Stravinsky: Les Noces; Ravel: Boléro review – honouring the composer’s complex intentions
An early unfinished version of the 1923 landmark work, completed by Theo Verbey almost 100 years after Stravinsky conceived it, is earthy, lean and superbly performed.
[…] “Stravinsky had first conceived the idea of a ballet based on the wedding rituals of Russian peasants in 1913. He completed the short score of the work four years later, and in 1919 began to orchestrate for an ensemble of two cimbaloms, harmonium, pianola and percussion. Yet he abandoned that score after just a couple of scenes, deciding (erroneously as it happened) that it would be impossible in performance to coordinate the mechanical pianola with the live instrumentalists and singers. But in 2007, the Dutch composer Theo Verbey continued where Stravinsky had left off, completing the remaining scenes of 1919 version, with the pianola taking a central role.
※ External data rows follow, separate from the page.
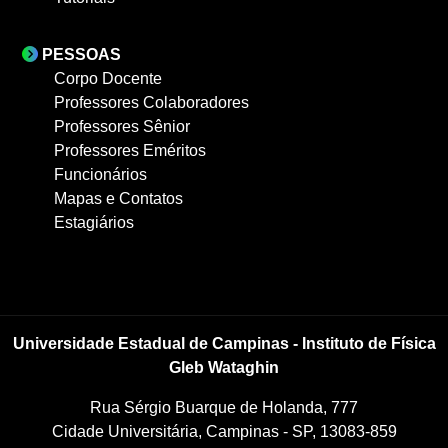
PESSOAS
Corpo Docente
Professores Colaboradores
Professores Sênior
Professores Eméritos
Funcionários
Mapas e Contatos
Estagiários
Universidade Estadual de Campinas - Instituto de Física
Gleb Wataghin
Rua Sérgio Buarque de Holanda, 777
Cidade Universitária, Campinas - SP, 13083-859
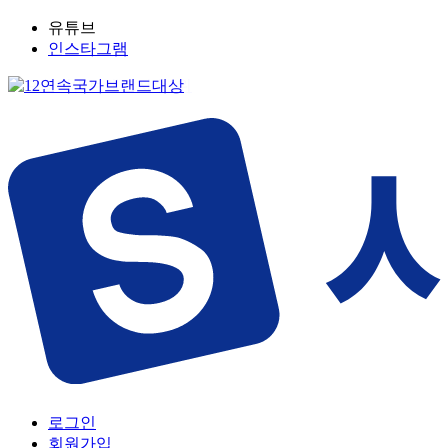
유튜브
인스타그램
로그인
회원가입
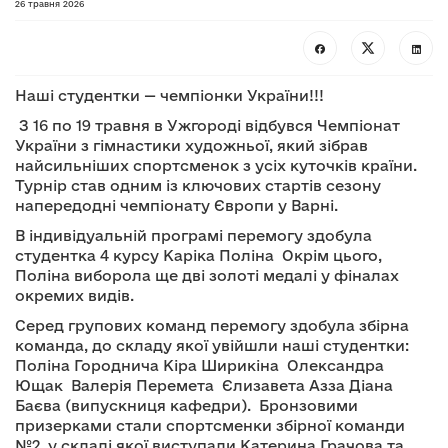
26 травня 2026
Наші студентки — чемпіонки України!!!
З 16 по 19 травня в Ужгороді відбувся Чемпіонат
України з гімнастики художньої, який зібрав
найсильніших спортсменок з усіх куточків країни.
Турнір став одним із ключових стартів сезону
напередодні чемпіонату Європи у Варні.
В індивідуальній програмі перемогу здобула
студентка 4 курсу Каріка Поліна Окрім цього,
Поліна виборола ще дві золоті медалі у фіналах
окремих видів.
Серед групових команд перемогу здобула збірна
команда, до складу якої увійшли наші студентки:
Поліна Городнича Кіра Ширикіна Олександра
Ющак Валерія Перемета Єлизавета Азза Діана
Баєва (випускниця кафедри). Бронзовими
призерками стали спортсменки збірної команди
№2, у складі якої виступали Катерина Грачова та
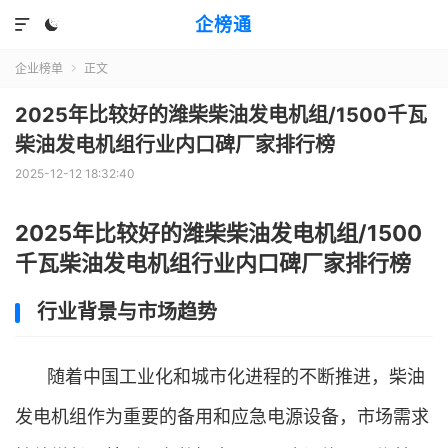
企榜通


企业榜单
正文

2025年比较好的潍柴柴油发电机组/1500千瓦
柴油发电机组行业内口碑厂家排行榜
2025-12-12 18:32:40
2025年比较好的潍柴柴油发电机组/1500
千瓦柴油发电机组行业内口碑厂家排行榜
行业背景与市场趋势
随着中国工业化和城市化进程的不断推进，柴油
发电机组作为重要的备用和应急电源设备，市场需求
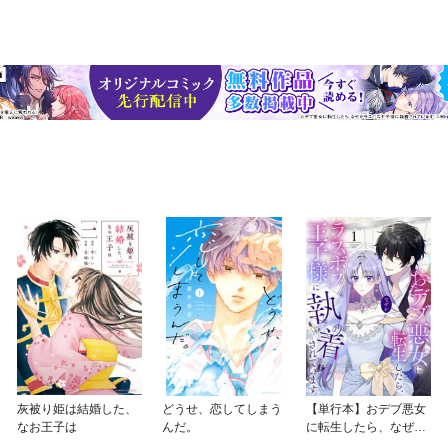
灰被り姫は結婚した、
どうせ、恋してしまう
【単行本】おデブ悪女
なお王子は
んだ。
に転生したら、なぜか
ラスボス王子様に執着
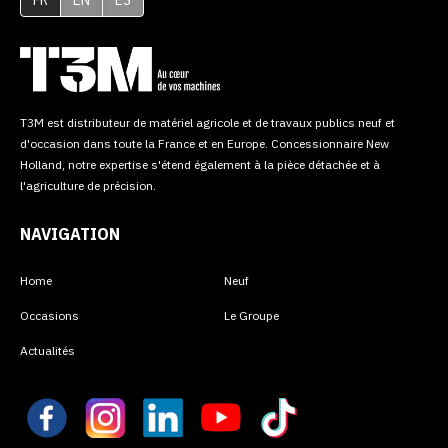
T3M est distributeur de matériel agricole et de travaux publics neuf et
d'occasion dans toute la France et en Europe. Concessionnaire New
Holland, notre expertise s'étend également à la pièce détachée et à
l'agriculture de précision.
NAVIGATION
Home
Neuf
Occasions
Le Groupe
Actualités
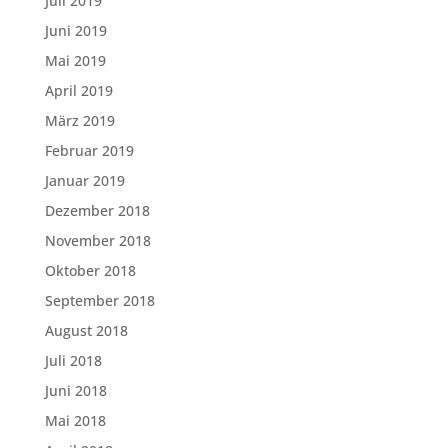
Juli 2019
Juni 2019
Mai 2019
April 2019
März 2019
Februar 2019
Januar 2019
Dezember 2018
November 2018
Oktober 2018
September 2018
August 2018
Juli 2018
Juni 2018
Mai 2018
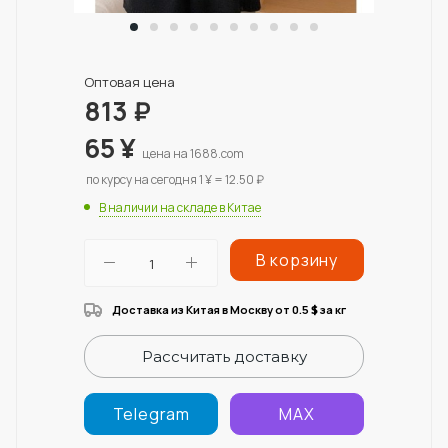
Оптовая цена
813
₽
65
¥
цена на 1688.com
по курсу на сегодня 1 ¥ = 12.50 ₽
В наличии на складе в Китае
В корзину
Доставка из Китая в Москву от 0.5
за кг
$
Рассчитать доставку
Telegram
MAX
That’s the version recorded here, sung in Russian with the voices of Ensemble Aedes and the instrumentalists of Les Siècles, conducted by Mathieu Romano. They make a superb case for what was after all the initial conception of Les Noces – leaner, earthier and more economical than the later familiar version, a sound world that seems to match the folk-inspired vocal writing even more convincingly.”